Let's go back to the slides.

Those functions are powerful.

They let us do what we need to do to manipulate and read data from a BLOB,

but they're a little cumbersome to use.

Let's write our own utilities to make them a bit more manageable.

I'm going to start with a function that I've named Read Value

and it takes a BLOB and then some offset within that BLOB,

and then the numeric type I want to read and the size of that type.

It's going to read one value out of the BLOB.

I passed my BLOB and offset and size into BLOB Peek,

get back a sub- BLOB of just those bytes, and then call Blob To Matrix

passing in the type.

I use the same size,

so the size of the BLOB and the size of an element are the same.

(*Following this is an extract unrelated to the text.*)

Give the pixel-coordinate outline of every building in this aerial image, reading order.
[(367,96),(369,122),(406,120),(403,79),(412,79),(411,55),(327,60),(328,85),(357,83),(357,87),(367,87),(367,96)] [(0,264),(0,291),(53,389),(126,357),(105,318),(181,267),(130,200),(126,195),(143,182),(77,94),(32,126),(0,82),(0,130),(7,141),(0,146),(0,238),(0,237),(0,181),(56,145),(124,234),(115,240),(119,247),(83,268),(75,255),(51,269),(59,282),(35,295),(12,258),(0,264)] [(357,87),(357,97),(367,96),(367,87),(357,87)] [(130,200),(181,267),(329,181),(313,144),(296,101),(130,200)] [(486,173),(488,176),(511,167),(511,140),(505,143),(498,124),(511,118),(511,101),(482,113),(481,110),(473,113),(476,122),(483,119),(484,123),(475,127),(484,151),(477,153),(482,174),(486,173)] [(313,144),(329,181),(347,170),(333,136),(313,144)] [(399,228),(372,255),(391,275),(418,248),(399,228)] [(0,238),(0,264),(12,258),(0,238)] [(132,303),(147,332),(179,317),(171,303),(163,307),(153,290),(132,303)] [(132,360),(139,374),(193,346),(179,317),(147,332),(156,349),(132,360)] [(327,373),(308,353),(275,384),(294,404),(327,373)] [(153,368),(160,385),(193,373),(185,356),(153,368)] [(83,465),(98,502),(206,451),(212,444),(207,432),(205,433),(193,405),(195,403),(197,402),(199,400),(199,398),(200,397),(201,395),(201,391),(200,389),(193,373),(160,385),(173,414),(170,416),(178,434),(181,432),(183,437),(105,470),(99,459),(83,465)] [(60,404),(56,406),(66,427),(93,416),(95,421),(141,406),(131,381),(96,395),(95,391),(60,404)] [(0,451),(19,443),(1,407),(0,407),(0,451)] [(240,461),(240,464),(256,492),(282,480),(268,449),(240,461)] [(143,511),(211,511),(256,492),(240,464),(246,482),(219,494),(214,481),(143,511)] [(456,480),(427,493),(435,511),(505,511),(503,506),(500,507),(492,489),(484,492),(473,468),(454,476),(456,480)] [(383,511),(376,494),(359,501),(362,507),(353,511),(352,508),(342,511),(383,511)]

I should get back a matrix of one value

and I pass in "big" because I'm just always going to use big-endian format.

But I don't want to return a matrix.

I want to return that one value, so I pull it out of the matrix and return that.

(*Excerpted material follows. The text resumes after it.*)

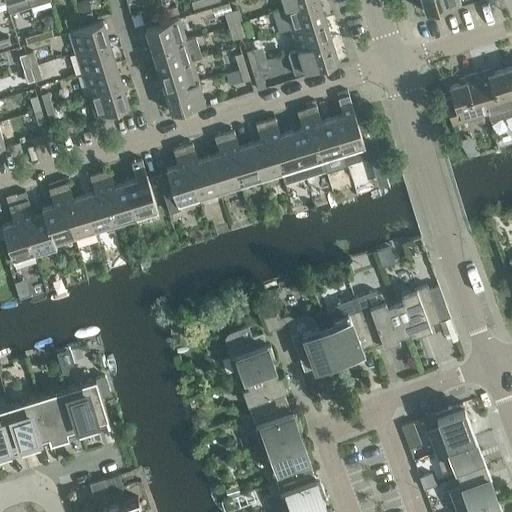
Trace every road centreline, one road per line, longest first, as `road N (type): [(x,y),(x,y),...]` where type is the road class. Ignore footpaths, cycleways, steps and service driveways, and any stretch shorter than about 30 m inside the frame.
road 1 (residential): [(398,66),(0,191)]
road 2 (residential): [(451,238),(398,66)]
road 3 (residential): [(451,238),(497,368)]
road 4 (residential): [(381,408),(497,368)]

This is called like so. I call Read Value, I pass in b.

I read one unsigned int starting at offset zero

and it's two bytes long and I get back that value FFD8.

There's a problem with this code though, and that's in this parameter b.

B is that BLOB that's 3.4 meg in size.

The problem is that JSL, when passing a BLOB to a function,

always passes it by value, meaning it makes a copy of it.

For every single number I want to pull out of my BLOB using this function,

it will make a copy of that 3.4 meg

just to pull out two bytes, or four bytes or whatever, and then throw it away

when the function returns.

That's inefficient, wasteful, and probably really slow,

so we don't want to do that.

How can we get around that?

Well, instead of passing it as a parameter, let's put it in a global.

We'll make a global that we load with our BLOB,

and then we can call the function

and it'll just refer to the global instead of a parameter.

In fact, we can make a bunch of globals.

We can record the length of the BLOB to offset

to where we are currently processing data in the BLOB,

and maybe even for the endianness.

The problem with globals, though,

is that they are in the global symbol table,

and they might interfere with other code that you have.

In fact, we'd like to write our importing code as something that can be used

by other clients,

and those clients might have their own variables by these names,

or they might be using other code libraries that would interfere.

How do we get around that?

Well, I've done it by creating a namespace.

I call my namespace " EXIF Parser"

Now, instead of globals, I put them all as variables inside my namespace,

and now they're N amespace globals with that prefix.

Before I call my function, I need to initialize them.

I'll load the "Beach.jpeg" file into the EXIF P arser BLOB,

I'll record its link.

I'll start off my offset at the very beginning at zero,

and I'll set the endianness to "big,"

and then I can change my function, simplifying it a bit like this.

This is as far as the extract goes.